Please accept my commentary of the candidate, Lycaste Dainty, based on the following observations:
As a first impression, the candidate certainly presents in a charming and cheery way. To me, this plant resembles a spring bloom of daffodils both in color and form. However, it is not a very large plant (only four small pseudobulbs) and probably has not reached its potential yet.
o flower size is slightly larger on all segments (10-20%) than the other 5 awarded for this grex
o 11 blooms from one pseudobulb is impressive but as a result blooms are somewhat crowded; this also supports this might be a young plant that needs a chance to grow up a bit, since it is the only bulb producing; the newest bulb is also smaller than the preceding bulb, so culture may not be optimal
o overall form is fair with either damage or one bloom with a mutated lip;
o petals and sepals are reflexed only at the apices but very uniformly on all blooms; they still give a pleasing appearance but other awarded plants are flatter overall
o the close-up photo of bloom shows one petal slightly larger than the other and assuming that was the best bloom it may also be the case on others
o overall color is average with no obvious marks or color breaks
o it’s a clean plant
Recommendations for nomination:
I thank the grower for presenting this plant as it certainly brought a smile to my day. However, I do not think the flower which we are looking at for a possible award brings anything different or unique compared to its awarded predecessors in either color or form. The candidate may present differently in a few years as a larger plant, and if so, I would encourage the grower to bring it back then.

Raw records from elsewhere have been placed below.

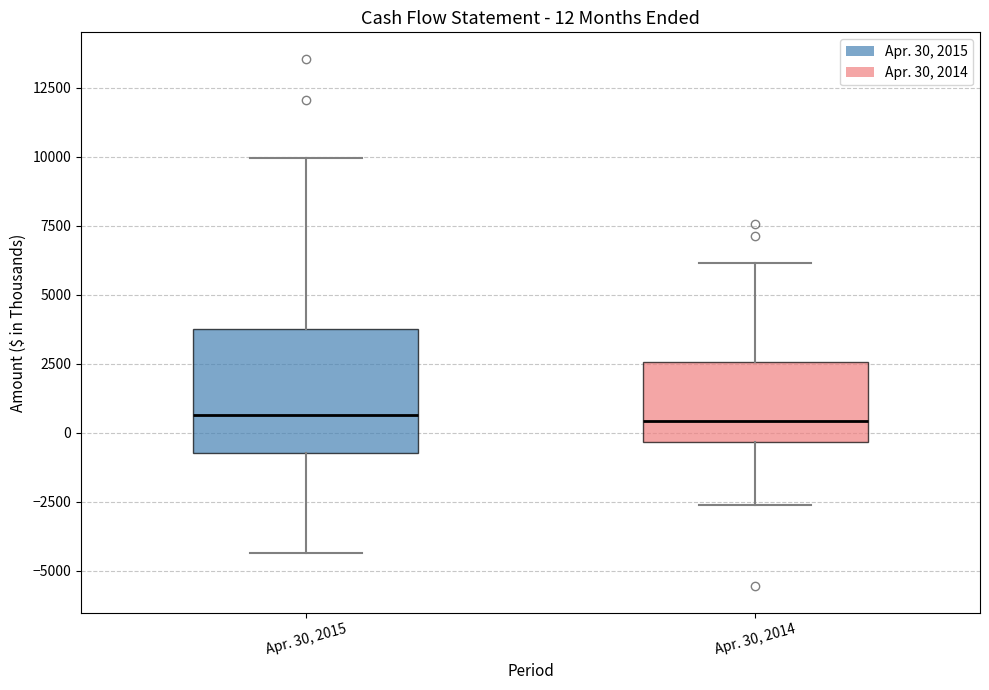

Comparing the boxes themselves (not the whiskers), which one is the tallest?

Apr. 30, 2015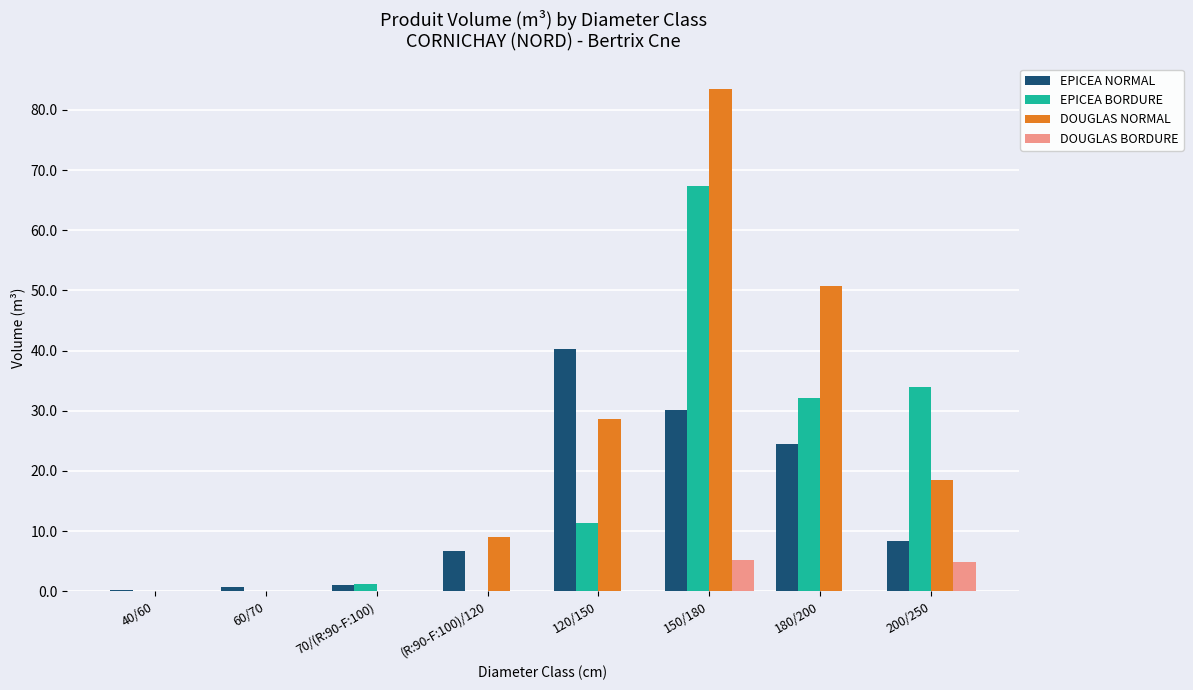

What is the total value across all series at 70/(R:90-F:100)?

2.3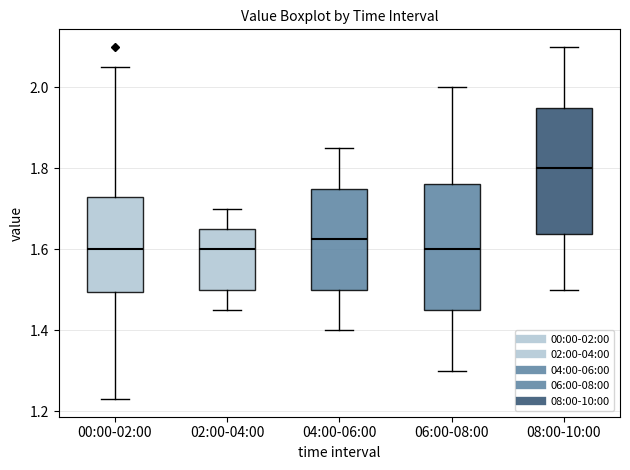

Where does the upper whisker of the box for 02:00-04:00 end on the y-axis? The values are not printed on the chart, so give them approximately, as read against the axis.

1.70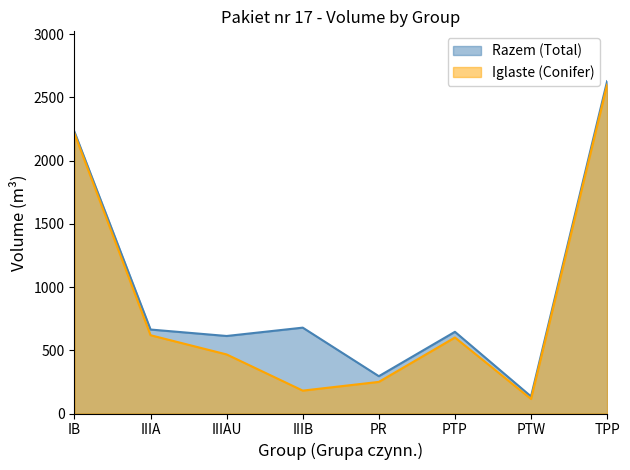

Rank the series at IIIAU from lowest to highest value.

Iglaste (Conifer), Razem (Total)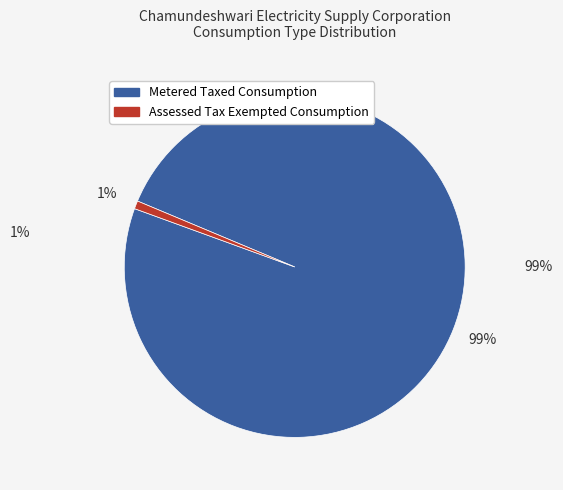

To the nearest percent, what is the difference between the largest and smallest slice percentages?

98%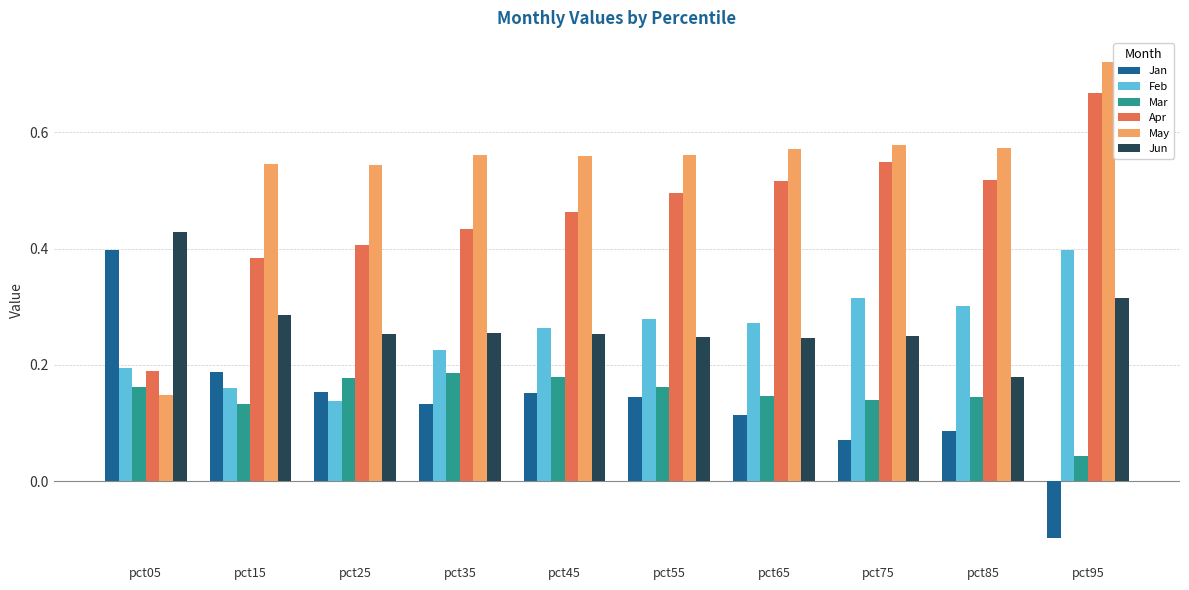

What are all the series names shown in the legend?

Jan, Feb, Mar, Apr, May, Jun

I think the hybridizer who registered this cross in 1992 was trying to take a Lyc. campbellii and put some pink into the progeny. Lyc. candida, now known as Lyc. brevispatha has the color but lacks good form, with a lot of asymmetrical reflexiing in petals and sepals. The clone ‘Windswept’s Rosy Hue’ with a low AM of 81 points more or less measures up in my opinion, having decent color. The form is not as good as a good Lyc. campbellii. However, ‘Windswept’s rosy Hue’ is the best of the grex for flower quality as far as I can see.
The candidate has no suffusion of pink or white and its form is not good. It has the form of Lyc. breviscapa (poor) and no color improvement over Lyc. campbellii. I would rather own a good Lyc. campbellii.
In addition, the candidate has all inflorescences emerging from one bulb, so a cultural award is not in order.
Looking at this flower and doing a little research on Orchid Pro and Wiz has raised more questions for me then I have answers for. I realized that I do not know and can not comfortably state what a standard would be in looking at these for judging. Unlike the Lycaste hybrids with Lyc. skinneri, where the flowers are larger and more round, it seems to be more acceptable that the petals are recurved and have irregular edges in these smaller hybrids. That being said I then question, are the petals proportionate to the rest of the flower in our candidate? If looking at the AOS award picture for 'Perseverance' AM 84 points, I'd have to say yes, they are what you might expect. Perhaps the one aspect I've recognized from studying a few of these awarded flowers is that the sepals all seem to take on the same shape whether dorsal or lateral. In our candidate, the dorsal tapers off to appear to be triangular and the lateral more square.
Lovely color, I appreciate that this flower is taking on the color from Lyc. campbellii. I think that the color alone, in comparison to the awarded flowers, is recognizable.
One other side note: There is a hybrid Lyc. Birthday Girl (Lyc. brevispatha x Lyc. campbellii) that is being presented online as synonmous to Lys. Dainty. Knowing that Lyc. brevispatha is acceptable species for Lyc. candida, I guess this is possible. This was also registered by Santa Barbara in 1988. Sorry for the poor picture quality but this is the only picture I found and it was in Wiz.